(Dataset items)
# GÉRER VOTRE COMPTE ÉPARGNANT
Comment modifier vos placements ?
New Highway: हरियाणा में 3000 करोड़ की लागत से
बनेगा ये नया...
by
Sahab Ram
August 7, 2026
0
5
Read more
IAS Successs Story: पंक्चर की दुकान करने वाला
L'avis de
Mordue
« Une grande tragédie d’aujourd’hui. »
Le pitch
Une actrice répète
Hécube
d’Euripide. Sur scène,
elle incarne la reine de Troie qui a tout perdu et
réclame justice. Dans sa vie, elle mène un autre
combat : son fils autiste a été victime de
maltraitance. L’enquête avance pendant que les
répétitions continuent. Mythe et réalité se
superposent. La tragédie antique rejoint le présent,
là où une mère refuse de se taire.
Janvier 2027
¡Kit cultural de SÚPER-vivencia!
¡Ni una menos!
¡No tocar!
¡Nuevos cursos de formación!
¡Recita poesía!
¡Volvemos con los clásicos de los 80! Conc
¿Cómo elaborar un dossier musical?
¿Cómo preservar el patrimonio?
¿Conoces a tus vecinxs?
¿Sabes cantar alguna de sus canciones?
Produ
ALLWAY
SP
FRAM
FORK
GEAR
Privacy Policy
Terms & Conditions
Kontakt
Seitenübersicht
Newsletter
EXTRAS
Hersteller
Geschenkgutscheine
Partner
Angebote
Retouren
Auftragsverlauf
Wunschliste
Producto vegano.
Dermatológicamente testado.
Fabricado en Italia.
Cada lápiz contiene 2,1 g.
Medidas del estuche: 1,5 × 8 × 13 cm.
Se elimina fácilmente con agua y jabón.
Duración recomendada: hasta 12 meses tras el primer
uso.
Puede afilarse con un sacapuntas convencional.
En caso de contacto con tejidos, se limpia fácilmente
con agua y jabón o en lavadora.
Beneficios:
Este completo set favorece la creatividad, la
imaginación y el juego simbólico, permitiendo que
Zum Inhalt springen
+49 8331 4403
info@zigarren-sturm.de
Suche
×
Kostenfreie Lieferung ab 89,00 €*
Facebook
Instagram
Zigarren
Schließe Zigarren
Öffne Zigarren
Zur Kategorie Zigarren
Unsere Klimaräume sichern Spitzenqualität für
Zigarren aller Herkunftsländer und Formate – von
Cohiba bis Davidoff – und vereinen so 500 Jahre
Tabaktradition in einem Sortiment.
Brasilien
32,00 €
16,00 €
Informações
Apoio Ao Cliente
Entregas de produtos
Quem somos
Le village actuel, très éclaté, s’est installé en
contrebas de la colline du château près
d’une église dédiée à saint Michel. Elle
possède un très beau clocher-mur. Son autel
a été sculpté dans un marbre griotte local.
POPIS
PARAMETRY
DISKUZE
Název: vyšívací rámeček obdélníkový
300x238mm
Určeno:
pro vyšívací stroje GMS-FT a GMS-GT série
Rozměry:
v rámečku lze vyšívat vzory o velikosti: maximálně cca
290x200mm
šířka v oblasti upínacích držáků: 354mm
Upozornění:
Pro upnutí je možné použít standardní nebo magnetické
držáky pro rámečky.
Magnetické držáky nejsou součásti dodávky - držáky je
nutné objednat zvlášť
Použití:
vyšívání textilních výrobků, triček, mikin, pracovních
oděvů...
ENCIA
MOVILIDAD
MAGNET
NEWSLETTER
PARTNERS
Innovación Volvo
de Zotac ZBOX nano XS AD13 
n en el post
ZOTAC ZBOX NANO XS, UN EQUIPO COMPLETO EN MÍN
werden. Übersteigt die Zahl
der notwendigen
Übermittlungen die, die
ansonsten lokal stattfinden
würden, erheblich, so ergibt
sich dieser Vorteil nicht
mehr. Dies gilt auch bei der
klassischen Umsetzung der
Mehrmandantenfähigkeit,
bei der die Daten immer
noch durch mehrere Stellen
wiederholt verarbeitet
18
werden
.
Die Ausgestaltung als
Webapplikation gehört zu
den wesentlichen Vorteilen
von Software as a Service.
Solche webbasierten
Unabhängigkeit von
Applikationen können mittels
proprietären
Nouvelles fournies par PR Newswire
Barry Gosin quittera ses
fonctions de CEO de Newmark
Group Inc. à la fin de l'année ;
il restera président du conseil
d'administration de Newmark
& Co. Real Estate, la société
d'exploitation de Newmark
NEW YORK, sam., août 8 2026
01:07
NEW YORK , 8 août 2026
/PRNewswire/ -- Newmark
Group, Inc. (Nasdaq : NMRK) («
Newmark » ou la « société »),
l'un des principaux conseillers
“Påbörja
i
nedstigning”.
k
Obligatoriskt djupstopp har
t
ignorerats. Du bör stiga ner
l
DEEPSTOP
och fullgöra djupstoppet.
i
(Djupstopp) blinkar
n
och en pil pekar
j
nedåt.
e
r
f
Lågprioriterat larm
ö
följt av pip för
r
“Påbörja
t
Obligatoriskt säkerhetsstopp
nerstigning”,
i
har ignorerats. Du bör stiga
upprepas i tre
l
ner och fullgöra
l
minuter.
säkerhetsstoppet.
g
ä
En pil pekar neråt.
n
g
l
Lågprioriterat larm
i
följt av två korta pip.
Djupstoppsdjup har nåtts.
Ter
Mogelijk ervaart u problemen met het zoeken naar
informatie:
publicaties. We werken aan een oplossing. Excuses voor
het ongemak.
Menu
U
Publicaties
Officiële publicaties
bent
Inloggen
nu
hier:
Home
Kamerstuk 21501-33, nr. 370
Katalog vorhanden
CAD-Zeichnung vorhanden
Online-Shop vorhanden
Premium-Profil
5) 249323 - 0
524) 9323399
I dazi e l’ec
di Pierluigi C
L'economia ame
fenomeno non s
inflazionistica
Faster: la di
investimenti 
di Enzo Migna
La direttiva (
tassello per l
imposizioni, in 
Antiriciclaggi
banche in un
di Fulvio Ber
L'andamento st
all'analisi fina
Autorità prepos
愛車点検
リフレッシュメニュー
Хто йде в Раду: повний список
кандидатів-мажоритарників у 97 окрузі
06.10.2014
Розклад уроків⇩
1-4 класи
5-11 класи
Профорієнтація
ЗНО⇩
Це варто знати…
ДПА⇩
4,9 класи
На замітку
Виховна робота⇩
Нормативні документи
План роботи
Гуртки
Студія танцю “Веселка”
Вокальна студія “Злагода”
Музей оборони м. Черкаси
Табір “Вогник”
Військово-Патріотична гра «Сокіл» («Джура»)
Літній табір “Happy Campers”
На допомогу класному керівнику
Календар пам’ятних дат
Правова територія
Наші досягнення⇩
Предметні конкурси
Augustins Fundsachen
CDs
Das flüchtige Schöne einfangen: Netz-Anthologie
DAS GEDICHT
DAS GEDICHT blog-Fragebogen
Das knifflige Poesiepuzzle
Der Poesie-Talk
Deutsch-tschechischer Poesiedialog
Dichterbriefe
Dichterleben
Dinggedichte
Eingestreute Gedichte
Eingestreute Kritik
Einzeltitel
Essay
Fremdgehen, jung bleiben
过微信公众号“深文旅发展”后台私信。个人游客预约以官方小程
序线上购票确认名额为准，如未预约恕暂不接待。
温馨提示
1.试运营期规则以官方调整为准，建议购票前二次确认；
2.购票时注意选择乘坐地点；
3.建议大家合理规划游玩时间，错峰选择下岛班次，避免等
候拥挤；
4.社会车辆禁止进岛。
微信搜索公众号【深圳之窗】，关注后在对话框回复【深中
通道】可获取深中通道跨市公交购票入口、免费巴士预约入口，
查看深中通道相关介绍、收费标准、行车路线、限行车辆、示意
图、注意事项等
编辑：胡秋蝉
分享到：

## JOB
Quote the records verbatim from their first line through the line containing "Este completo set favorece la creatividad, la". Include that final line.

## EXERCISE RESULT
# GÉRER VOTRE COMPTE ÉPARGNANT
Comment modifier vos placements ?
New Highway: हरियाणा में 3000 करोड़ की लागत से
बनेगा ये नया...
by
Sahab Ram
August 7, 2026
0
5
Read more
IAS Successs Story: पंक्चर की दुकान करने वाला
L'avis de
Mordue
« Une grande tragédie d’aujourd’hui. »
Le pitch
Une actrice répète
Hécube
d’Euripide. Sur scène,
elle incarne la reine de Troie qui a tout perdu et
réclame justice. Dans sa vie, elle mène un autre
combat : son fils autiste a été victime de
maltraitance. L’enquête avance pendant que les
répétitions continuent. Mythe et réalité se
superposent. La tragédie antique rejoint le présent,
là où une mère refuse de se taire.
Janvier 2027
¡Kit cultural de SÚPER-vivencia!
¡Ni una menos!
¡No tocar!
¡Nuevos cursos de formación!
¡Recita poesía!
¡Volvemos con los clásicos de los 80! Conc
¿Cómo elaborar un dossier musical?
¿Cómo preservar el patrimonio?
¿Conoces a tus vecinxs?
¿Sabes cantar alguna de sus canciones?
Produ
ALLWAY
SP
FRAM
FORK
GEAR
Privacy Policy
Terms & Conditions
Kontakt
Seitenübersicht
Newsletter
EXTRAS
Hersteller
Geschenkgutscheine
Partner
Angebote
Retouren
Auftragsverlauf
Wunschliste
Producto vegano.
Dermatológicamente testado.
Fabricado en Italia.
Cada lápiz contiene 2,1 g.
Medidas del estuche: 1,5 × 8 × 13 cm.
Se elimina fácilmente con agua y jabón.
Duración recomendada: hasta 12 meses tras el primer
uso.
Puede afilarse con un sacapuntas convencional.
En caso de contacto con tejidos, se limpia fácilmente
con agua y jabón o en lavadora.
Beneficios:
Este completo set favorece la creatividad, la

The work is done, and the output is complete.